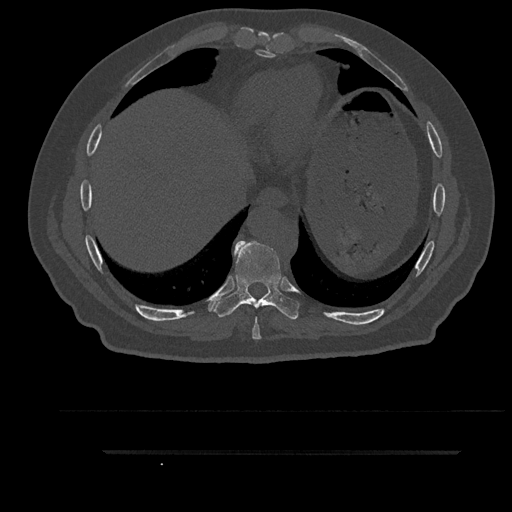
CT including the spine, one axial slice. Slice 436 of 797 in the series (ordered by position). 120 kVp. Bone window (W 1800 / L 400 HU). 0.5 mm slice thickness. 512 × 512 image matrix, field of view 432 × 432 mm. Male patient, age 63 years. From the clinical record (not read from this slice): primary cancer: renal; vertebrae with lytic lesions (as recorded): T8.
Outlined on this slice (semi-automatically segmented with operator editing):
- T8 vertebra: box from (x=252, y=305) to (x=272, y=340) px
- T9 vertebra: (x=212, y=241)–(x=299, y=320)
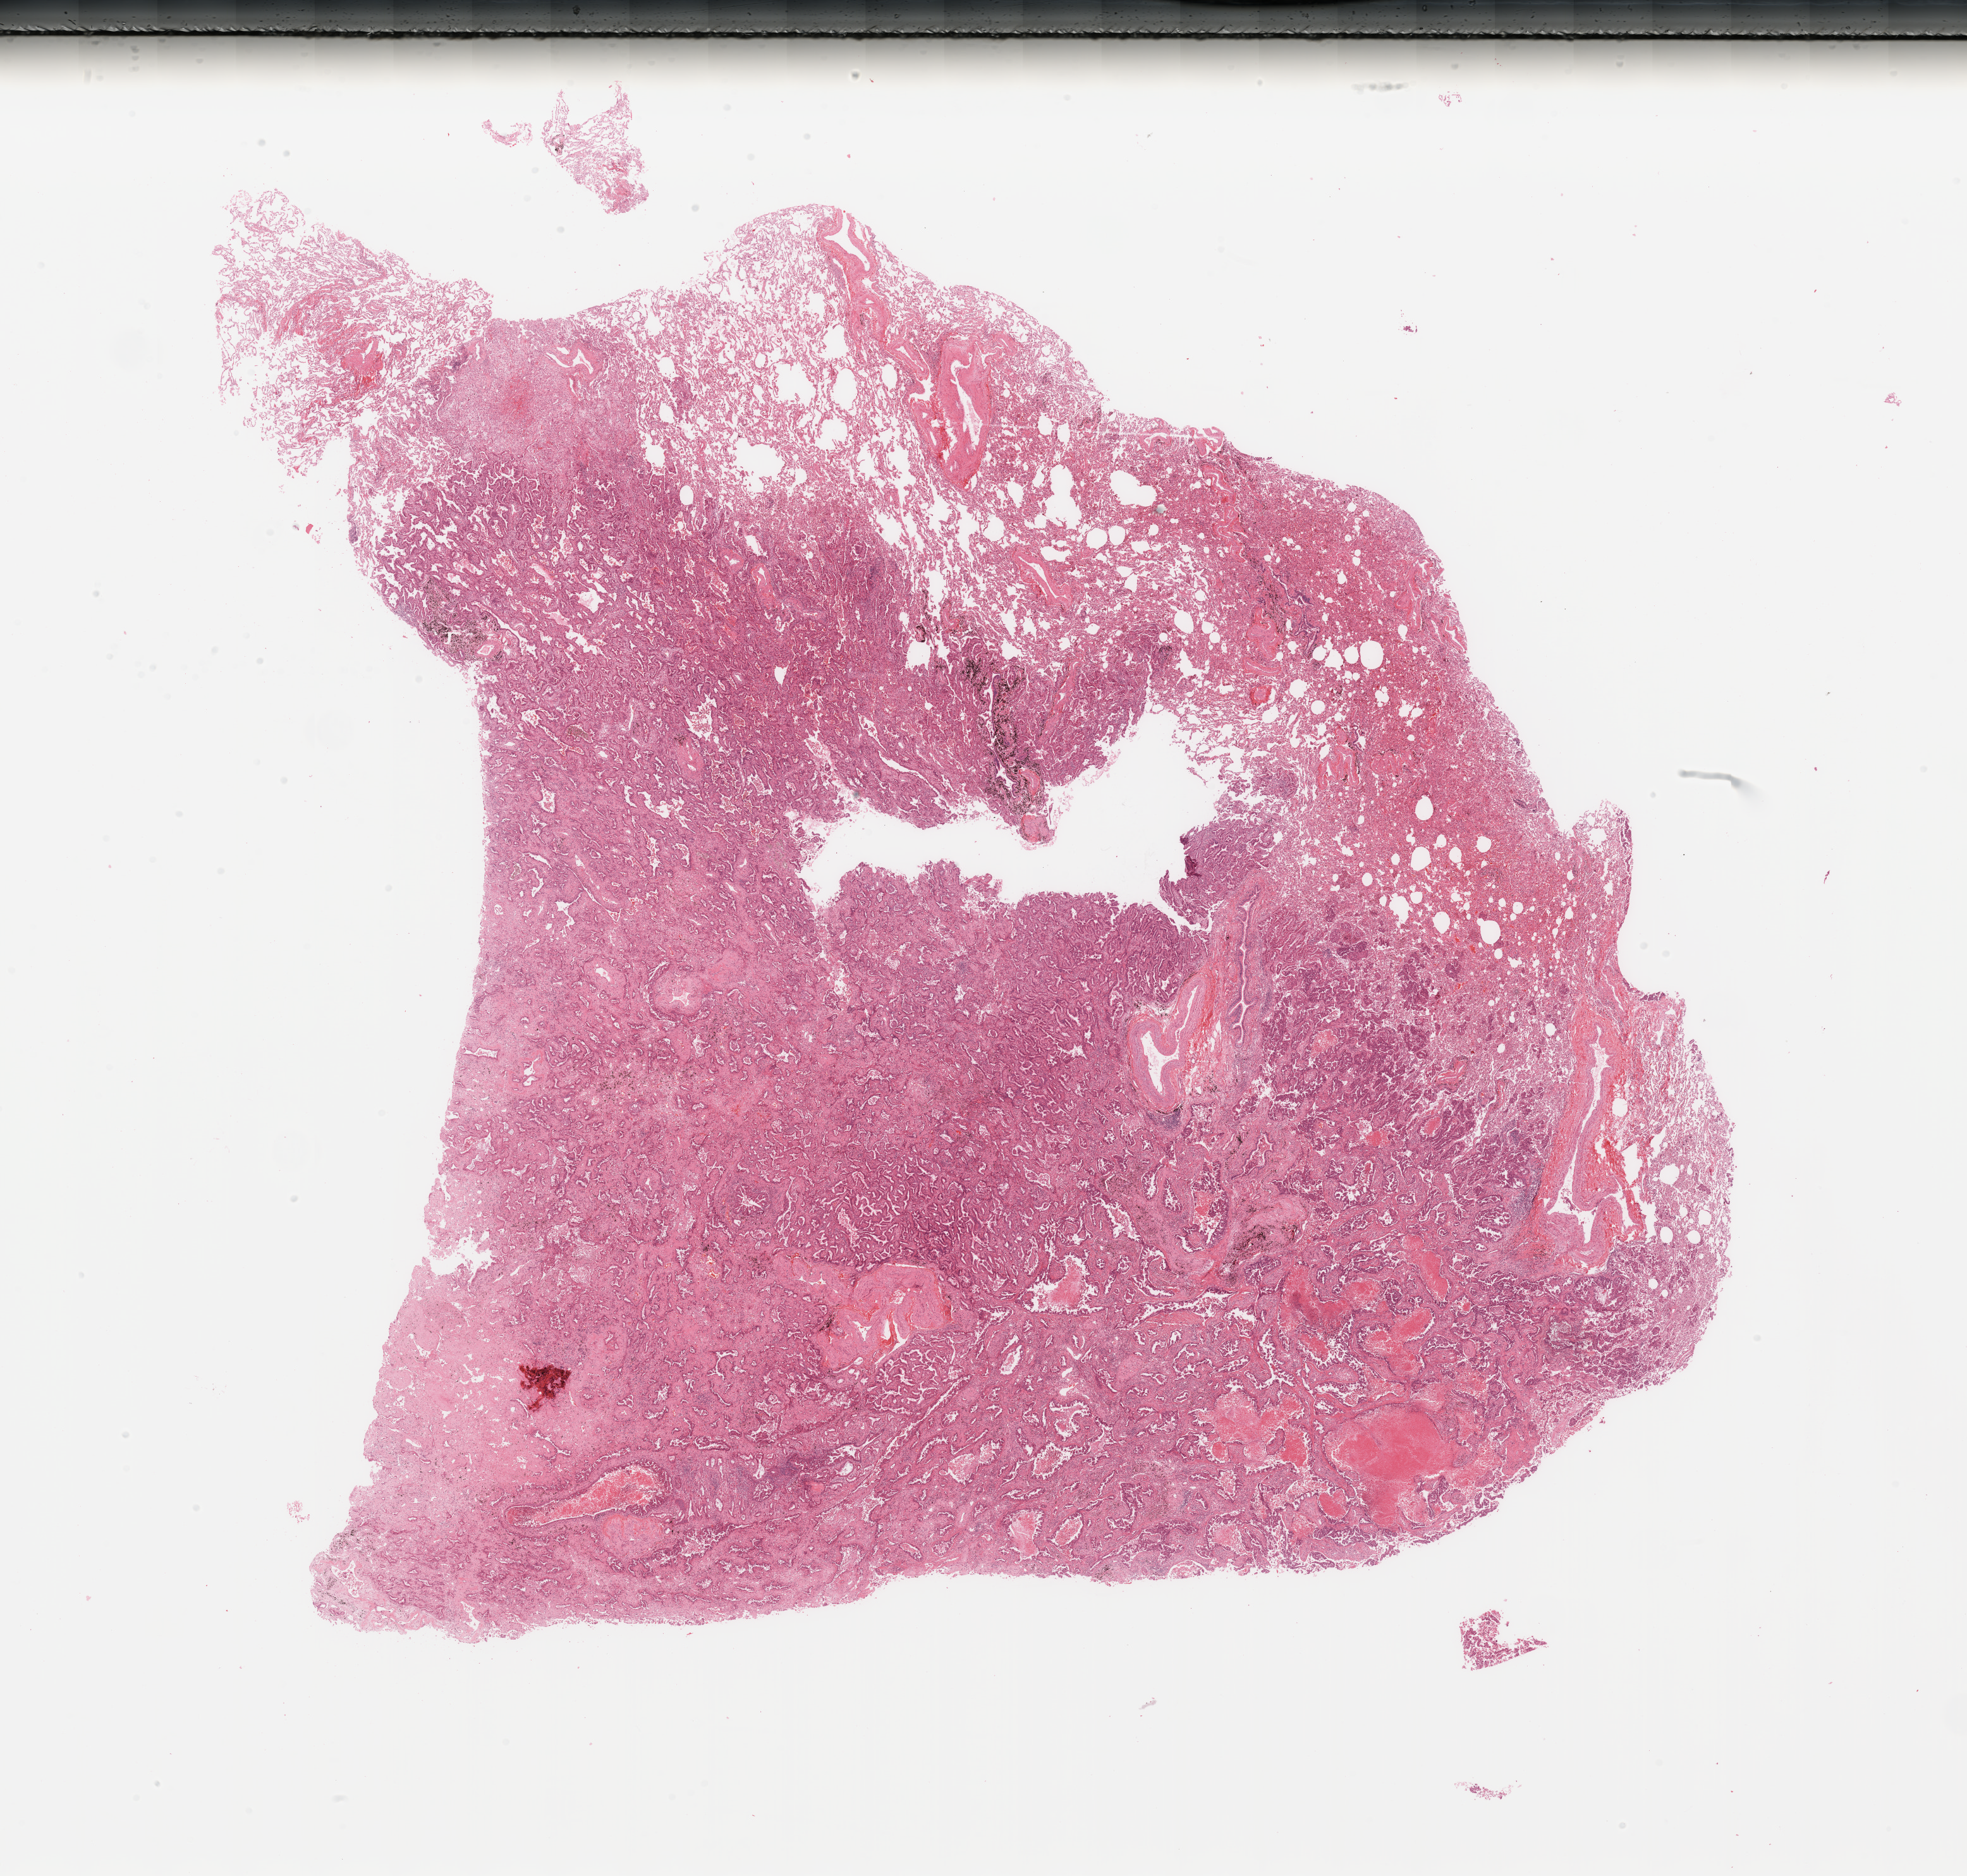
H&E whole-slide image — whole scanned area (about 24.6 x 23.5 mm, from a 20x scan) shown as a low-resolution overview. Tumour tissue sample, lung. 66-year-old female patient.
Diagnosis: Adenocarcinoma, NOS.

##############################

Required work — Using the data above, print exactly the lines from the line that contains "- T8 vertebra: box" through the line that contains "- T9 vertebra: (x=212, y=241)–(x=299, y=320)", with both included.

Solution to the exercise —
- T8 vertebra: box from (x=252, y=305) to (x=272, y=340) px
- T9 vertebra: (x=212, y=241)–(x=299, y=320)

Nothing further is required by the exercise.